France pushes to dismantle Syria’s chemical weapons under Chapter 7


French Foreign Minister Laurent FabiusFrance will submit a resolution to the United Nations Security Council on Tuesday aimed at dismantling Syria’s chemical-weapon arsenal, seizing on an overture from Russia to head off military strikes against the regime of Bashar al-Assad.

French Foreign Minister Laurent Fabius, speaking at a news conference, said the draft resolution would establish “consequences” for the regime if it fails to comply with the proposed program. He didn’t name the consequences, saying “all options remain on the table.”

He said the proposed resolution would also invoke Chapter 7, a clause that allows member states to use all possible means to enforce a resolution.

France will submit the draft resolution to the Security Council later Tuesday, a French official said. Paris aims to secure approval before the U.N. General Assembly starts Sept. 22, the official said.

“We don’t want to accept any delay tactics,” Mr. Fabius said. “We mustn’t fall into a trap.”

The announcement is a sign of how international efforts to address the crisis in Syria have shifted back to diplomacy after weeks of saber-rattling led by the U.S. and France that followed the Aug. 21 chemical attack on the outskirts of Damascus.

Both Paris and Washington have said they had collected evidence that the Assad regime was behind the attack, saying it killed nearly 1,500 people—allegations the regime has repeatedly rejected.

Together with the U.S., France has threatened in recent weeks to engage force in Syria, saying military strikes would help deter the Assad regime from using chemical weapons against civilians and rebel groups.

France’s push to dismantle the chemical arsenal under Chapter 7 could face resistance. European diplomats had secretly proposed a similar resolution to Moscow weeks ago, according to a French official. However, Moscow rejected the proposal, the official said, because Chapter 7 makes the resolution binding, and has been previously used to justify military intervention.

The French official said Paris considered its terms for the draft resolution “nonnegotiable.”

“Syrians must take immediate commitments,” Mr. Fabius said.

France’s proposed resolution comes after Russia said it is preparing a plan for Syria to hand over its stockpile of chemical weapons and put it under international control.

Russia, one of Syria’s closest allies, and one that wields veto power on the Security Council, has blocked previous resolutions aimed at punishing the Assad regime.

Russian officials said Tuesday that the idea of placing the Assad regime’s chemical arsenal under international control was “not quite a Russian initiative,” but stemmed from contacts with U.S. diplomats.

In Moscow, Russian Foreign Minister Sergei Lavrov said he hoped to present an “effective, clear, concrete” plan to the West. “For this purpose, contacts with the Syrian side are being conducted literally at this minute,” Mr. Lavrov told reporters.

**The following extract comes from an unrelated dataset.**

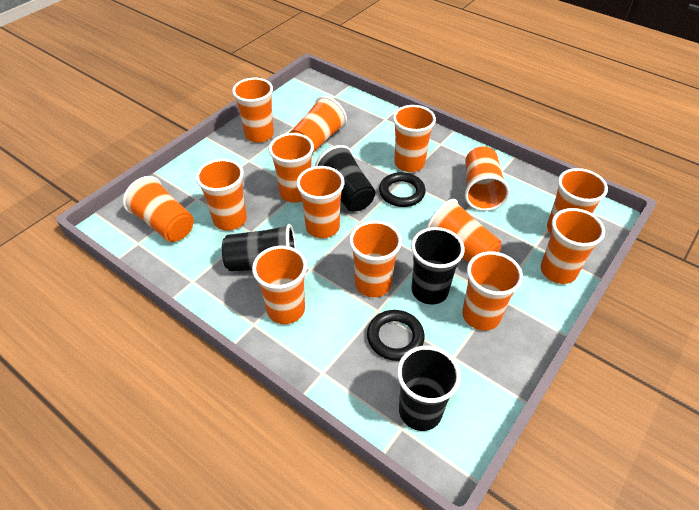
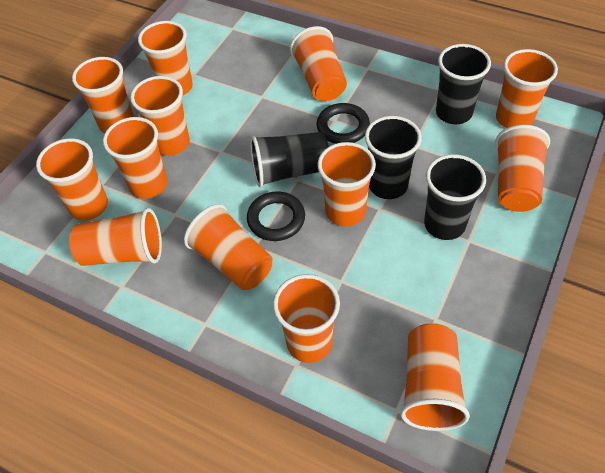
orange cup: [123,176,194,242] [196,159,247,231] [232,78,274,143] [252,246,307,324] [269,133,314,203] [290,96,347,154] [296,166,345,238] [349,221,402,297] [393,105,436,172] [426,199,501,263] [462,251,523,331] [465,146,510,211] [541,208,605,284] [547,168,608,233] = 14 -> [36,138,108,220] [69,208,162,266] [72,57,134,133] [103,117,167,199] [130,76,190,156] [138,21,193,96] [184,204,272,290] [273,274,340,363] [290,26,347,101] [317,142,376,226] [400,323,470,431] [495,125,550,212] [496,49,558,128] = 13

Mr. Lavrov said the monitoring program would involve the U.N. Secretary General, the Organization for the Prohibition of Chemical Weapons, as well as members of the Security Council, which includes the U.S.

China, which has previously joined Russia in blocking U.N. resolutions against the Assad regime, welcomed Russia’s initiative.

“As long as the suggestion will ease tensions in Syria and solves the Syrian issue and safeguards peace in the region, the international community should give positive consideration to it,” Chinese Foreign Ministry spokesman Hong Lei said of the proposal at a regular press briefing.